Indica que, el artículo ahora impugnado establece la suspensión temporal en el ejercicio de funciones como medida preventiva, contraviniendo lo previsto por los arts. 188.III y 200 de la CPE, norma constitucional que determina la cesación por responsabilidad emergente de una sentencia ejecutoriada, la cual puede surgir únicamente de un previo proceso, siendo esta la única posibilidad permitida de interrupción o suspensión del mandato otorgado a las autoridades electas por voto popular como máxima expresión de la democracia representativa, lo contrario implicaría una intromisión al encargo otorgado por el soberano, afectando el normal desempeño de las funciones, que no tendría que verse perjudicado por la sustanciación de un juicio que se encuentra en etapa de trámite, en el que supuestamente se garantiza el ejercicio pleno de los derechos fundamentales de los procesados.
Expresa que, la independencia del Órgano Judicial y del Tribunal Constitucional Plurinacional se materializa en prohibiciones concretas que solo encuentran límites en la propia Constitución Política del Estado, norma que en resguardo de la jurisdicción constitucional como bien jurídico protegido, señaló que solo cuando se determine la responsabilidad penal, sus autoridades perderán el mandato emergente de la voluntad popular.

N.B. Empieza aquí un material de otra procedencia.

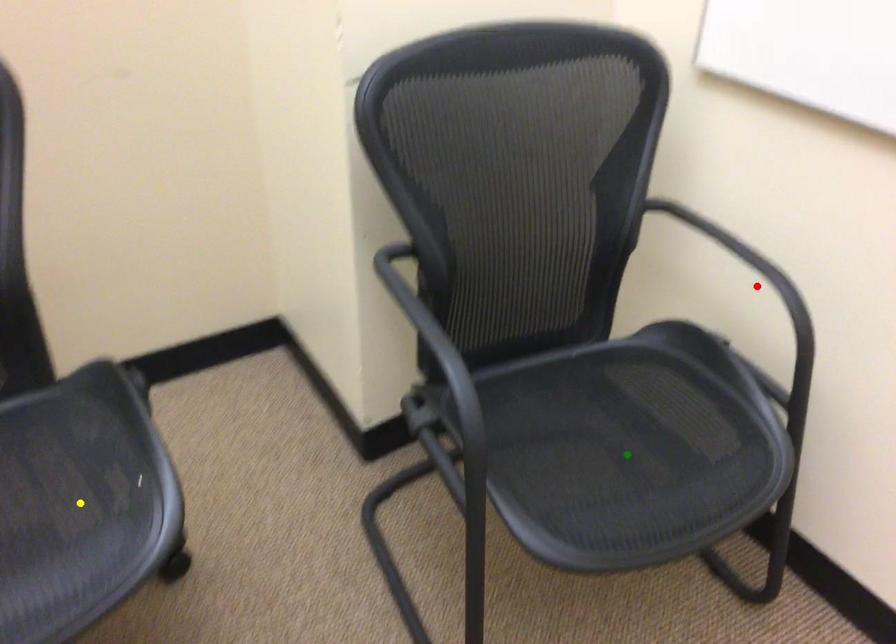
Based on the photo, order these from nearest to farthest:
green point, yellow point, red point

yellow point, green point, red point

Por otro lado, la norma cuestionada transgrede los arts. 14.2 del PIDCP, 8 del Sistema Interamericano de Derechos Humanos y 8.4 de la CADH, los cuales claramente prevén que, uno de los elementos que forma parte del contenido esencial del estado de inocencia, es el referente al juicio previo, que garantiza el derecho a no ser considerado culpable o responsable de un acto u omisión antijurídica, mientras no exista un proceso concluido y desarrollado con todos los derechos y garantías constitucionales, no siendo posible la aplicación de una sanción sin existir una resolución final ejecutoriada.
El art. 39 de la Ley 004 modificada por la Ley 612, es inconstitucional al establecer que con la sola acusación se dispone la inhabilitación o suspensión del ejercicio de funciones de autoridades electas, vulnerando de esa forma los derechos a la vida y políticos de un procesado; puesto que, no consideró el carácter provisional de la acusación, la misma que se sustenta en indicios sobre la supuesta existencia de hechos delictivos y la participación del imputado, configurándose como un acto procesal unilateral que emerge de una de las partes del proceso y no así de una autoridad jurisdiccional penal.
Finalmente expresa que, no es coherente con las normas constitucionales pretender a título de aplicación de una medida precautoria, la suspensión temporal del ejercicio de funciones; ya que, dicha medida se configura como la ejecución de una sanción que solo puede ser emergente de una sentencia ejecutoriada, no existiendo previsión normativa alguna que justifique la necesidad de su aplicación; por el contrario, interfiere en el encargo otorgado por el soberano, al abstraerlo del cumplimiento de sus deberes.